I ran my first marathon, Steamtown in 2004, to see if I could do it once. It was a great experience, but I was happy to wait a decade to do another—the training is so time-consuming! I quickly reverted to my weekly long run being 5 miles and my typical race being a 5K. At 50, in 2015, I ran the Rochester Marathon with my sister-in-law. It was fun but I didn’t take the time to blog about it, and it’s so much less vivid to me now! Somewhere along the line, when I realized that New York wasn’t one you could be sure of getting into, I started entering the lottery almost every year (more consistently now that it’s free), figuring if I got in, it would be totally worth it. Despite the time and effort. Despite the cost (this is by far the most expensive race I’ve ever entered). Why? A bunch of reasons, in the order they come to me:
- The biggest marathon in the world! I can’t really imagine what that’s like. The largest field I’ve been a part of is probably the Hot Chocolate Run, with 6,000 runners and walkers. NYCM is more than 50,000! The size alone is fascinating to me.
- My home town! I was born and grew up in Manhattan and my mother and step-father still live there.
- All five boroughs! Someday I want to do the Five Boro Bike Tour but I haven’t made it yet. I love the idea of seeing the whole city and crossing so many bridges.
- Bedford Avenue! It’s the longest street in Brooklyn. My brother lived in Williamsburg for a long time and founded Nada Surf there; he’s the one who told me how cool it was to watch it go by.
- The race director greets the last finishers! And now the elite racers join him. I’m slow enough that that really means a lot to me. At Steamtown I felt the pressure of “the course closes in 6 hours” (even though I ultimately broke 5 hours). I hated the one time I had the pace car right behind me in the Montrose 4th of July 10K (tiny field, pouring rain) and I now pick races so they’re big enough that I won’t be dead last, but I really sympathize with people who are and know they work as hard as anyone. A slow runner spends as much time on a marathon as an ultra! Races that treats slow finishers with dignity are special.

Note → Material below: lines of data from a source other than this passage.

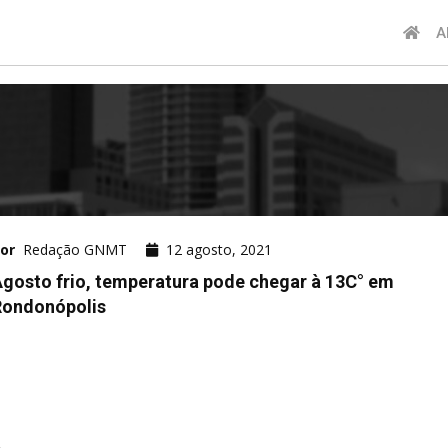
A
or
Redação GNMT
12 agosto, 2021
gosto frio, temperatura pode chegar à 13C° em
Rondonópolis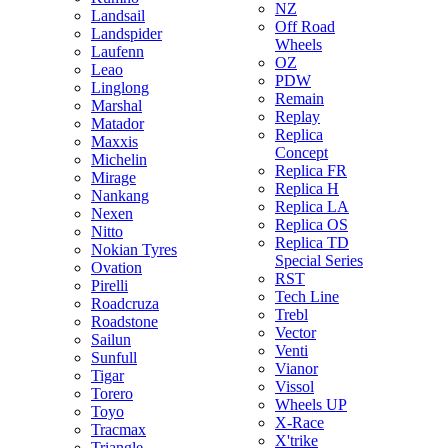
NZ
Landsail
Off Road
Landspider
Wheels
Laufenn
OZ
Leao
PDW
Linglong
Remain
Marshal
Replay
Matador
Replica
Maxxis
Concept
Michelin
Replica FR
Mirage
Replica H
Nankang
Replica LA
Nexen
Replica OS
Nitto
Replica TD
Nokian Tyres
Special Series
Ovation
RST
Pirelli
Tech Line
Roadcruza
Trebl
Roadstone
Vector
Sailun
Venti
Sunfull
Vianor
Tigar
Vissol
Torero
Wheels UP
Toyo
X-Race
Tracmax
X'trike
Triangle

- The crowd support! A million spectators? Wow. I love the description of the roar on 1st Avenue coming off the Queensboro Bridge. I really fed off the crowd energy for Steamtown, not that the smaller scale in Rochester was a negative—in fact, I enjoyed the peaceful stretches, and it was just a different experience—but I’m excited to feel it on a completely different scale.
- The expo! I’ve enjoyed all the ones I’ve been to, but again they’ve been tiny compared to the Javits Center. 100+ exhibitors!

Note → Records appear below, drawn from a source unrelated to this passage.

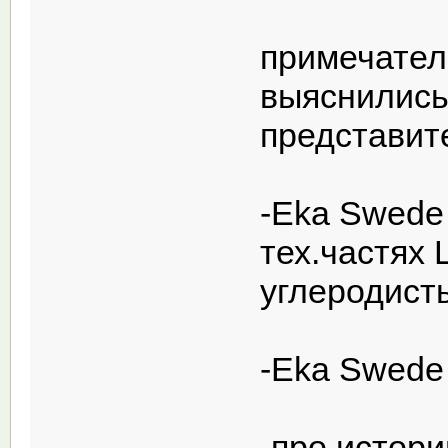
примечател
выяснились
представит
-Eka Swede
тех.частях 
углеродисты
-Eka Swede 
-про истор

- It’s an international destination event! I’ve yet to run a race that had participants much beyond the US. This draws people from 100+ countries!
- The swag! The bigger the race the more there must be, and the poncho looks fantastic. I am prepared that there might not be much variety for food… hard to beat the beer/cider donuts/veggie dogs type of spreads I get in the Valley.
All in all, a mass participation spectacle—I’m there!
I am incredibly excited to be running the TCS New York City Marathon on November 4th! I got in through the lottery, which I’ve been entering for years. This will be my third marathon; I didn’t blog the second and I sort of regret it, because it’s so valuable for me to do so. But it would be silly to start a whole new blog, so I’ll revamp this one from Steamtown/”a record of my 2004 adventure” to New York, keeping the old posts. If you want to read the original, it starts with About Me in March 2004 and ends with many long posts about the marathon and the aftermath in October 2004. I’ll probably follow a similar format. More to come!